> [DOCUMENT TEXT]:
========
By Jenniffer Mann
I’m probably one of many people who shy away from visiting hospitals unless absolutely necessary. It’s not that I find anything wrong with the environment per se, but the need to visit a hospital, suggests that more often than not, something unpleasant may have occurred.
My family and I were all enjoying a quiet evening very recently when my husband attempted to get off the sofa and let out a blood curdling scream! He then collapsed on the floor, writhing in pain whilst motioning that his back had given way. As he has previously been diagnosed with degenerative disc disease and spent many painful weeks incapacitated, we all immediately feared the worst. Unable to do anything but crawl on all fours, he took some medication and we all spent a sleepless night on the floor.
The following morning, I braved myself for the visit to A&E but due to Coronavirus and on-going social distancing, was not allowed to stay with my husband. As I sat outside watching people with various ailments file inside, some visible and some not, it reminded me how church is a hospital for the sick.
Every single attendee needs to be cured from the disease of sin.
Some of our sins are more evident than others but regardless, the cure is the same for all of us. It doesn’t matter if you have never been to church, have been once, attend sporadically or weekly, there is only one way to God the Father and that is through Jesus Christ His son. In John 14:6 we read Jesus answered, ‘I am the way and the truth and the life. No one comes to the Father except through Me.’
Without being in a personal relationship with Jesus, there is only one outcome – we’re told that the “wages of sin is death.”
We read further in 1 John 1:8-10 that:
“If we claim to be without sin, we deceive ourselves and the truth is not in us. If we confess our sins, he is faithful and just and will forgive us our sins and purify us from all unrighteousness. If we claim we have not sinned, we make him out to be a liar and his word is not in us.”
========
> [INFORMATION SUPPLIED]:

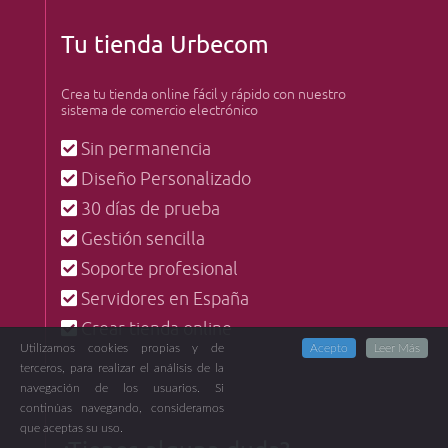
Tu tienda Urbecom
Crea tu tienda online fácil y rápido con nuestro
sistema de comercio electrónico
Sin permanencia
Diseño Personalizado
30 días de prueba
Gestión sencilla
Soporte profesional
Servidores en España
Crear tienda online
Utilizamos cookies propias y de
Acepto
Leer Más
terceros, para realizar el análisis de la
navegación de los usuarios. Si
continúas navegando, consideramos
que aceptas su uso.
========
> [WHAT YOU WILL DO]:
1: Decide whether each statement agrees with the reflection on the hospital visit: (a) the writer was allowed to stay with the husband at A&E; (b) the husband had earlier been diagnosed with degenerative disc disease; (c) the family spent the night on the sofa. For each, please answer yes or no and quote the deciding words.
2: Carry on the reflection on the hospital visit from the point where it stops.

> [TASK ANSWERS]:
1:
(a) No: "was not allowed to stay with my husband"
(b) Yes: "he has previously been diagnosed with degenerative disc disease"
(c) No: "we all spent a sleepless night on the floor"

2:
Many people are in denial about their need for God, instead choosing to focus on themselves and become as one writer puts it “self-absorbed, self-serving, and self-centred”. My husband recognised immediately through the pain, the need to seek medical attention and when he did, the help he needed was forthcoming and was put on the road to recovery. Unless we recognise our need for Jesus, we will succumb to the inevitable outcome that sin leads to.
In John 17:24-26 we read:
“Father, I want those you have given me to be with me where I am, and to see my glory, the glory you have given me because you loved me before the creation of the world. Righteous Father, though the world does not know you, I know you, and they know that you have sent me. I have made you known to them, and will continue to make you known in order that the love you have for me may be in them and that I myself may be in them.”
In the week ahead, try to focus on the text above. Jesus wants you to be with Him. For you to recognise your need for forgiveness, so He can set you on the road to recovery. He does not want the estrangement sin causes but wants you to know Him personally so He can give you abundant life.
Dear Jesus, please forgive me for all the things in my life that have caused me to sin. I want to leave that life behind and follow you. Thank you for dying for me on the cross of Calvary, so that I can live a life with you in eternity. As I go through this week, please live in my thoughts, my words and my actions, so I may be pleasing in your sight. I ask all in your precious name. Amen.